* [What this task involves]: In the data below, copy word for word the part that begins with the line containing "ihtiyacı olan besinleri" and ends with the line containing "bırakır. Meyve verimliliğini", including both of those lines.

======== Raw data

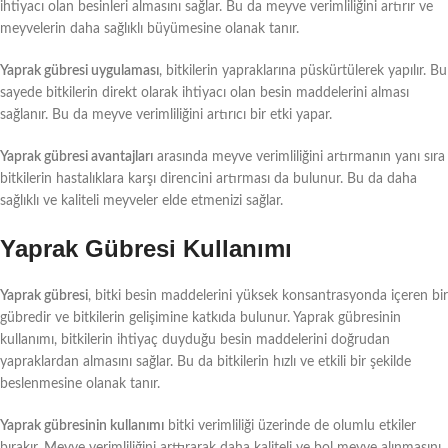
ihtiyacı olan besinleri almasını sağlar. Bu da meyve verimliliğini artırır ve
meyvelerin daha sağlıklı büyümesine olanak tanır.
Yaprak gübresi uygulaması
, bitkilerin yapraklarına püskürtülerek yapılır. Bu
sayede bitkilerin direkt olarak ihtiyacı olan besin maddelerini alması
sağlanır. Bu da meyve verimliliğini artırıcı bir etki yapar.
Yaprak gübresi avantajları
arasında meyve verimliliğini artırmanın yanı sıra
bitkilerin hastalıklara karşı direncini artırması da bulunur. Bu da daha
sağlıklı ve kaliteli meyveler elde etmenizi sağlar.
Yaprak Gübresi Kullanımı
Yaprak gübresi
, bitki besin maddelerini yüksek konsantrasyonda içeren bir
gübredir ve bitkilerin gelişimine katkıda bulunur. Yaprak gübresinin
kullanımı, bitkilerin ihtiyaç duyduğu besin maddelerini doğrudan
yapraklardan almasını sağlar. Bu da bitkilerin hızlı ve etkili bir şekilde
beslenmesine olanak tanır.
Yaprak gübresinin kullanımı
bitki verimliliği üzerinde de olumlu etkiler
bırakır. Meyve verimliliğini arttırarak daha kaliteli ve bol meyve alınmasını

================
======== Raw data

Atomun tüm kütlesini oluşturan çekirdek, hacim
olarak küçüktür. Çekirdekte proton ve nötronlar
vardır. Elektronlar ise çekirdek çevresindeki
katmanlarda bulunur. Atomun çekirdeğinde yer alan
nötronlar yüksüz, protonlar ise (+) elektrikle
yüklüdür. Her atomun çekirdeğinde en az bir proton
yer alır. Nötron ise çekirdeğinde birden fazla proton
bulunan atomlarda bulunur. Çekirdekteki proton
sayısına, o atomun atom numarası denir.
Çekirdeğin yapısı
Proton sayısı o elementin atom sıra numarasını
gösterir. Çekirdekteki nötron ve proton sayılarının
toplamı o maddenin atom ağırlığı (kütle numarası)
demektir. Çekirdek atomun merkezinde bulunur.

================
======== Raw data

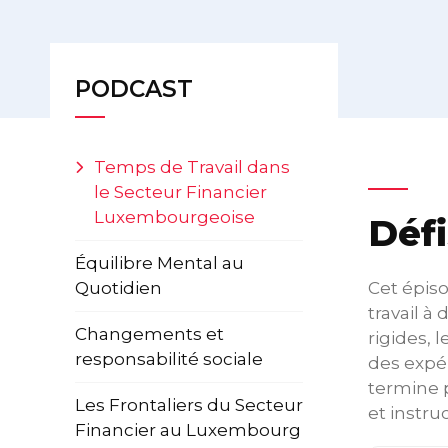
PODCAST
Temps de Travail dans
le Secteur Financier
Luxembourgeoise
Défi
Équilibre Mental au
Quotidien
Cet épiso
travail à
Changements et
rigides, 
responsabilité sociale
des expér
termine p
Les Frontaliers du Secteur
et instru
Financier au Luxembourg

================

* [Completed task]:
ihtiyacı olan besinleri almasını sağlar. Bu da meyve verimliliğini artırır ve
meyvelerin daha sağlıklı büyümesine olanak tanır.
Yaprak gübresi uygulaması
, bitkilerin yapraklarına püskürtülerek yapılır. Bu
sayede bitkilerin direkt olarak ihtiyacı olan besin maddelerini alması
sağlanır. Bu da meyve verimliliğini artırıcı bir etki yapar.
Yaprak gübresi avantajları
arasında meyve verimliliğini artırmanın yanı sıra
bitkilerin hastalıklara karşı direncini artırması da bulunur. Bu da daha
sağlıklı ve kaliteli meyveler elde etmenizi sağlar.
Yaprak Gübresi Kullanımı
Yaprak gübresi
, bitki besin maddelerini yüksek konsantrasyonda içeren bir
gübredir ve bitkilerin gelişimine katkıda bulunur. Yaprak gübresinin
kullanımı, bitkilerin ihtiyaç duyduğu besin maddelerini doğrudan
yapraklardan almasını sağlar. Bu da bitkilerin hızlı ve etkili bir şekilde
beslenmesine olanak tanır.
Yaprak gübresinin kullanımı
bitki verimliliği üzerinde de olumlu etkiler
bırakır. Meyve verimliliğini arttırarak daha kaliteli ve bol meyve alınmasını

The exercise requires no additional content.